◆ WHAT TO PRODUCE ◆
Give back every record below, character for character.

# # #

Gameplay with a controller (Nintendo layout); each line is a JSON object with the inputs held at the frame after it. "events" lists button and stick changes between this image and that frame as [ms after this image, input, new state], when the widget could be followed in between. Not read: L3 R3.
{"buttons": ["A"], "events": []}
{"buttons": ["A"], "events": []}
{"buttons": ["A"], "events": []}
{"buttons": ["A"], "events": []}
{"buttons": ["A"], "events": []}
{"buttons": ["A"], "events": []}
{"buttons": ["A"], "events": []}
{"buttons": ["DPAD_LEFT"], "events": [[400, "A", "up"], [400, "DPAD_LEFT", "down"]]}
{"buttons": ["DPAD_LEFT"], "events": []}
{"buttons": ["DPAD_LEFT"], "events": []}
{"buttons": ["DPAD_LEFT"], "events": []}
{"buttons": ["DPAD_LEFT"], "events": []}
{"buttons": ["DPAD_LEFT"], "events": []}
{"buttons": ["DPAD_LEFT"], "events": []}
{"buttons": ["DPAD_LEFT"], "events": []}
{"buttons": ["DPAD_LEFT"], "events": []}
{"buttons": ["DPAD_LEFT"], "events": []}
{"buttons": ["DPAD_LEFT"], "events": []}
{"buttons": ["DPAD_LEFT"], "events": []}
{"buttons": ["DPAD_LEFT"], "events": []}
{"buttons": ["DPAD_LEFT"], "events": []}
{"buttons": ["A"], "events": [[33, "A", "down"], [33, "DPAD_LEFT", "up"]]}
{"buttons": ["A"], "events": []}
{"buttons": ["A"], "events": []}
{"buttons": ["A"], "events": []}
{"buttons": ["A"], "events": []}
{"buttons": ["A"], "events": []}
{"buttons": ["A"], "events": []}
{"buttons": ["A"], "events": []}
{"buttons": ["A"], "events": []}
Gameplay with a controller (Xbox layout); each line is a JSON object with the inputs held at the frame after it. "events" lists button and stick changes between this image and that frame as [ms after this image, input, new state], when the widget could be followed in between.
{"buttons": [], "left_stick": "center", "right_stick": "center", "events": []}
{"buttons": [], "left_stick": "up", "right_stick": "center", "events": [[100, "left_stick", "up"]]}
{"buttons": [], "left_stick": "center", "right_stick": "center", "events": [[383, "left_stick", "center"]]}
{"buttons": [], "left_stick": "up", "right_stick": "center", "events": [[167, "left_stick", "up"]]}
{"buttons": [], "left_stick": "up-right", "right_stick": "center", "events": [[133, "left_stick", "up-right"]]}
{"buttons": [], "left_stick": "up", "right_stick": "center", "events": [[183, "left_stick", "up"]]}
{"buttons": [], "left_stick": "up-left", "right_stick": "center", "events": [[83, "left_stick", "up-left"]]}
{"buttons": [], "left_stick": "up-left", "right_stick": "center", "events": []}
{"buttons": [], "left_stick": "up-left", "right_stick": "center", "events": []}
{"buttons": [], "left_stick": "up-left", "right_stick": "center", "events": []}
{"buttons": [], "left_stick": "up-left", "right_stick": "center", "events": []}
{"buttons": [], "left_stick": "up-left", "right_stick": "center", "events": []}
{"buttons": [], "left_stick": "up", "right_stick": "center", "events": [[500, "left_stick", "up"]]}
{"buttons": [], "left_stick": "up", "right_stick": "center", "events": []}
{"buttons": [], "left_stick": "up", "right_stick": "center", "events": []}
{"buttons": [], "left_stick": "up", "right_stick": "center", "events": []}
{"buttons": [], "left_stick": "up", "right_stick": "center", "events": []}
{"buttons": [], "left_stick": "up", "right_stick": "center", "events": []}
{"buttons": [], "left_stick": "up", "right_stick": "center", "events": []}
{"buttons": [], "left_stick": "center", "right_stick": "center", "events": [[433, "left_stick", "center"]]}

# # #

◆ ANSWER TO THIS TASK ◆
Gameplay with a controller (Nintendo layout); each line is a JSON object with the inputs held at the frame after it. "events" lists button and stick changes between this image and that frame as [ms after this image, input, new state], when the widget could be followed in between. Not read: L3 R3.
{"buttons": ["A"], "events": []}
{"buttons": ["A"], "events": []}
{"buttons": ["A"], "events": []}
{"buttons": ["A"], "events": []}
{"buttons": ["A"], "events": []}
{"buttons": ["A"], "events": []}
{"buttons": ["A"], "events": []}
{"buttons": ["DPAD_LEFT"], "events": [[400, "A", "up"], [400, "DPAD_LEFT", "down"]]}
{"buttons": ["DPAD_LEFT"], "events": []}
{"buttons": ["DPAD_LEFT"], "events": []}
{"buttons": ["DPAD_LEFT"], "events": []}
{"buttons": ["DPAD_LEFT"], "events": []}
{"buttons": ["DPAD_LEFT"], "events": []}
{"buttons": ["DPAD_LEFT"], "events": []}
{"buttons": ["DPAD_LEFT"], "events": []}
{"buttons": ["DPAD_LEFT"], "events": []}
{"buttons": ["DPAD_LEFT"], "events": []}
{"buttons": ["DPAD_LEFT"], "events": []}
{"buttons": ["DPAD_LEFT"], "events": []}
{"buttons": ["DPAD_LEFT"], "events": []}
{"buttons": ["DPAD_LEFT"], "events": []}
{"buttons": ["A"], "events": [[33, "A", "down"], [33, "DPAD_LEFT", "up"]]}
{"buttons": ["A"], "events": []}
{"buttons": ["A"], "events": []}
{"buttons": ["A"], "events": []}
{"buttons": ["A"], "events": []}
{"buttons": ["A"], "events": []}
{"buttons": ["A"], "events": []}
{"buttons": ["A"], "events": []}
{"buttons": ["A"], "events": []}
Gameplay with a controller (Xbox layout); each line is a JSON object with the inputs held at the frame after it. "events" lists button and stick changes between this image and that frame as [ms after this image, input, new state], when the widget could be followed in between.
{"buttons": [], "left_stick": "center", "right_stick": "center", "events": []}
{"buttons": [], "left_stick": "up", "right_stick": "center", "events": [[100, "left_stick", "up"]]}
{"buttons": [], "left_stick": "center", "right_stick": "center", "events": [[383, "left_stick", "center"]]}
{"buttons": [], "left_stick": "up", "right_stick": "center", "events": [[167, "left_stick", "up"]]}
{"buttons": [], "left_stick": "up-right", "right_stick": "center", "events": [[133, "left_stick", "up-right"]]}
{"buttons": [], "left_stick": "up", "right_stick": "center", "events": [[183, "left_stick", "up"]]}
{"buttons": [], "left_stick": "up-left", "right_stick": "center", "events": [[83, "left_stick", "up-left"]]}
{"buttons": [], "left_stick": "up-left", "right_stick": "center", "events": []}
{"buttons": [], "left_stick": "up-left", "right_stick": "center", "events": []}
{"buttons": [], "left_stick": "up-left", "right_stick": "center", "events": []}
{"buttons": [], "left_stick": "up-left", "right_stick": "center", "events": []}
{"buttons": [], "left_stick": "up-left", "right_stick": "center", "events": []}
{"buttons": [], "left_stick": "up", "right_stick": "center", "events": [[500, "left_stick", "up"]]}
{"buttons": [], "left_stick": "up", "right_stick": "center", "events": []}
{"buttons": [], "left_stick": "up", "right_stick": "center", "events": []}
{"buttons": [], "left_stick": "up", "right_stick": "center", "events": []}
{"buttons": [], "left_stick": "up", "right_stick": "center", "events": []}
{"buttons": [], "left_stick": "up", "right_stick": "center", "events": []}
{"buttons": [], "left_stick": "up", "right_stick": "center", "events": []}
{"buttons": [], "left_stick": "center", "right_stick": "center", "events": [[433, "left_stick", "center"]]}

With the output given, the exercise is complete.